También recordarán que cuando Tierno Galván fue a prometer su cargo como Alcalde de Madrid en 1979 no quiso quitar el crucifijo que presidía la ceremonia: "También significa amor", dijo.

Éste es el enfoque adecuado al asunto: el crucifijo en los lugares públicos, como referencia a las raíces culturales de la sociedad española es perfectamente constitucional. Y es que los expertos menos ideologizados subrayan que nuestros tribunales aceptan los signos de la tradición cristiana en los lugares públicos por su perfil civil y cultural. El socialismo español hasta que llegó Zapatero reconocía ese valor histórico, civil, del crucifijo. Pero a la vista de lo que avala el informe Laicidad, manifestaciones religiosas e instituciones públicas, publicado por la Fundación Alternativas en el año 2007, –"la presencia de símbolos religiosos en centros públicos debe reputarse inconstitucional"; si bien reconoce el mismo informe que "eluden entrar en el debate sobre el carácter religioso o cultural que pueden tener los crucifijos"– lo que constatamos es que al heredero político de Peces-Barba le sigue pesando más el discurso del resentimiento personal que el de la concordia de todos los españoles.

Llegado este punto, es ineludible volver la vista a un país de similar tradición al nuestro: Italia. En marzo del 2006 tuvieron el mismo debate. Una madre de origen finlandés reclamó que en el colegio estatal Vittorio da Feltre en Padua se retiraran los crucifijos de las aulas. En la región de Abruzzo se había pedido lo mismo en otro colegio, y un Tribunal Regional había suspendido la resolución de un magistrado que había ordenado la retirada de las cruces de la escuela infantil de Ofena.
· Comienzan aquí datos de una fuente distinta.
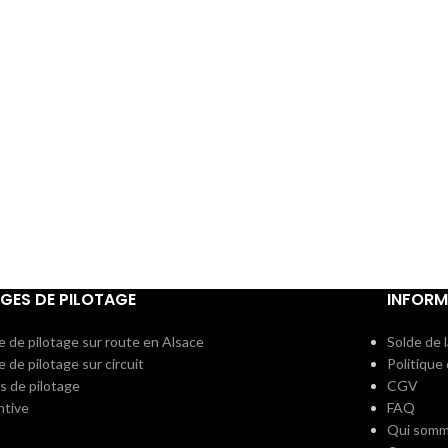
GES DE PILOTAGE
INFORM
e de pilotage sur route en Alsace
Solde de 
 de pilotage sur circuit
Politique
s de pilotage
CGV
ntive
FAQ
Qui somm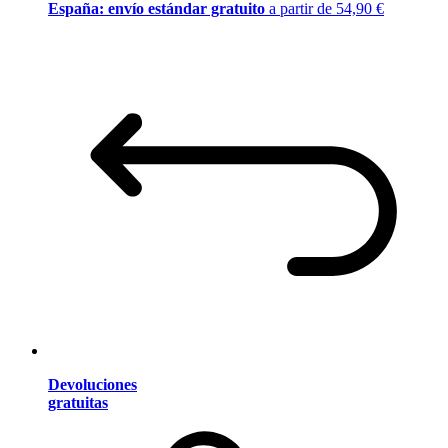
España: envío estándar gratuito
a partir de 54,90 €
Devoluciones
gratuitas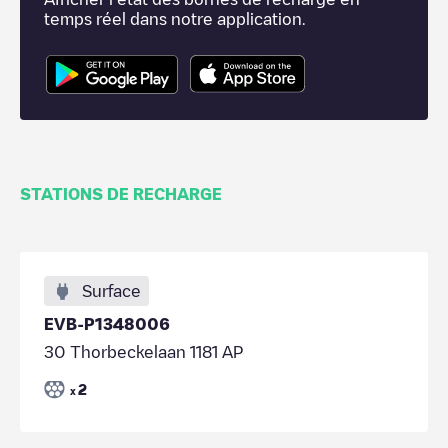
temps réel dans notre application.
STATIONS DE RECHARGE
Surface
EVB-P1348006
30 Thorbeckelaan 1181 AP
2
x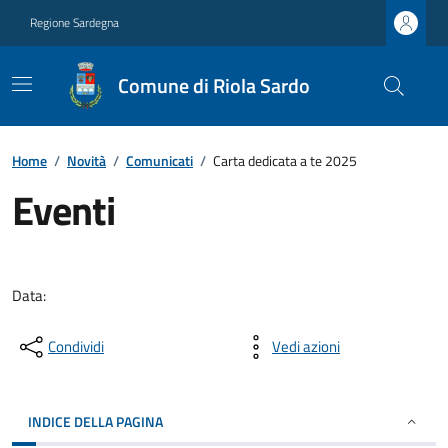
Regione Sardegna
Comune di Riola Sardo
Home
/
Novità
/
Comunicati
/
Carta dedicata a te 2025
Eventi
Data:
Condividi
Vedi azioni
INDICE DELLA PAGINA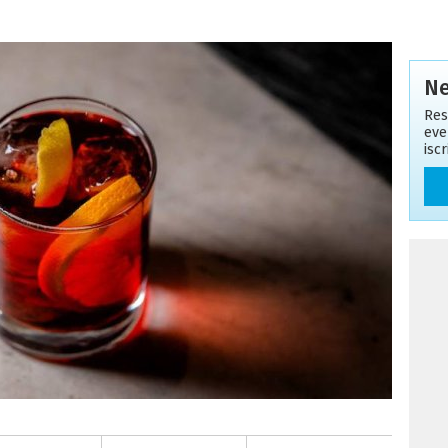
Ne
Res
eve
isc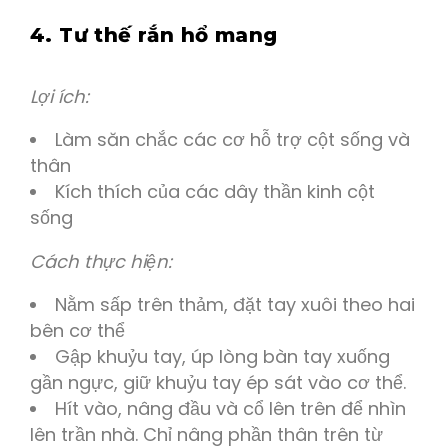
4. Tư thế rắn hổ mang
Lợi ích:
Làm săn chắc các cơ hỗ trợ cột sống và
thân
Kích thích của các dây thần kinh cột
sống
Cách thực hiện:
Nằm sấp trên thảm, đặt tay xuôi theo hai
bên cơ thể
Gập khuỷu tay, úp lòng bàn tay xuống
gần ngực, giữ khuỷu tay ép sát vào cơ thể.
Hít vào, nâng đầu và cổ lên trên để nhìn
lên trần nhà. Chỉ nâng phần thân trên từ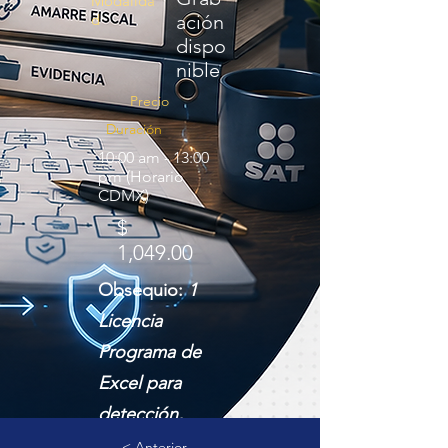
Modalida
d
ación
dispo
nible
Precio
Duración
10:00 am - 13:00
pm (Horario
CDMX)
$
1,049.00
Obsequio:
1
Licencia
Programa de
Excel para
detección,
papeles de
< Anterior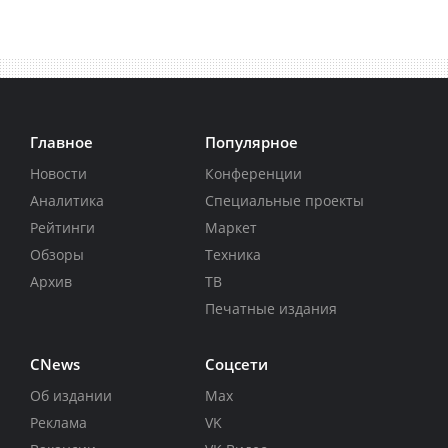
Главное
Популярное
Новости
Конференции
Аналитика
Специальные проекты
Рейтинги
Маркет
Обзоры
Техника
Архив
ТВ
Печатные издания
CNews
Соцсети
Об издании
Max
Реклама
VK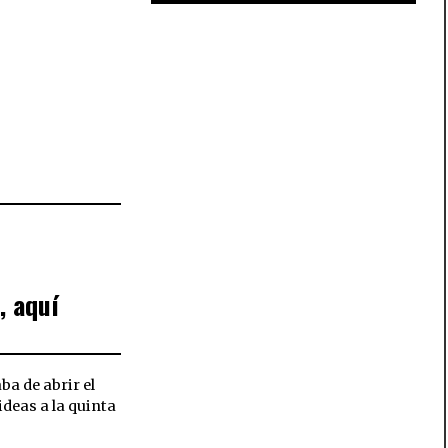
, aquí
a de abrir el
ideas a la quinta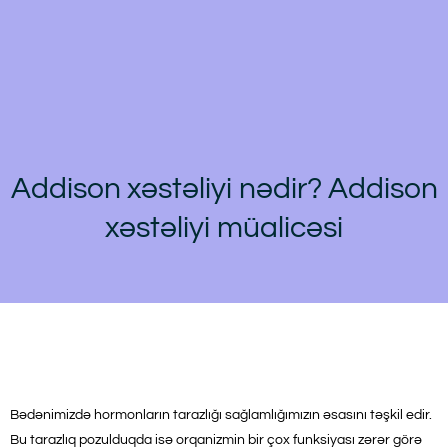
Addison xəstəliyi nədir? Addison
xəstəliyi müalicəsi
Bədənimizdə hormonların tarazlığı sağlamlığımızın əsasını təşkil edir.
Bu tarazlıq pozulduqda isə orqanizmin bir çox funksiyası zərər görə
La más alta magistratura italiana –el Consejo de Estado, sexta sección– dictó una ejemplar sentencia, la número 556/2006, que señalaba que el crucifijo es un signo que no discrimina, sino que une; no ofende porque "es una síntesis, inmediatamente perceptible y aceptable, de los valores civilmente relevantes, valores sobre los que se sostiene e inspira nuestro orden constitucional, fundamento de nuestra convivencia civil (...). Valores que han impregnado nuestras tradiciones, el modo de vida, la cultura del pueblo italiano". El texto se preguntaba si existe otro símbolo en la cultura italiana que pueda representar mejor que el crucifijo el respeto a la persona, la afirmación de sus derechos, el cuidado de su libertad, la autonomía de la conciencia moral en la perspectiva de la aceptación de la autoridad, de la solidaridad humana.

La sentencia del alto tribunal italiano lleva la cuestión al lugar que debe: no a la dimensión religiosa, sino a la cultural. La sentencia se refiere a la función "altamente educativa" del crucifijo. La relevancia pública del cristianismo como generador de cultura a lo largo de los siglos, no pueden obviarse. Los valores sobre los que se construyen los cimientos de la sociedad civil europea tienen un origen cristiano, por más que se empeñen quienes quieren colocar sus raíces en la Ilustración y en la Revolución Francesa.

El crucifijo y sus resonancias de los valores que dan sentido y sostienen la civilización occidental –libertad, igualdad, fraternidad– sólo ofende a quienes tienen un personal resentimiento por lo religioso y un síntoma de irracional cristofobia pública. En democracia no se puede consentir que una minoría imponga sus prejuicios a los demás.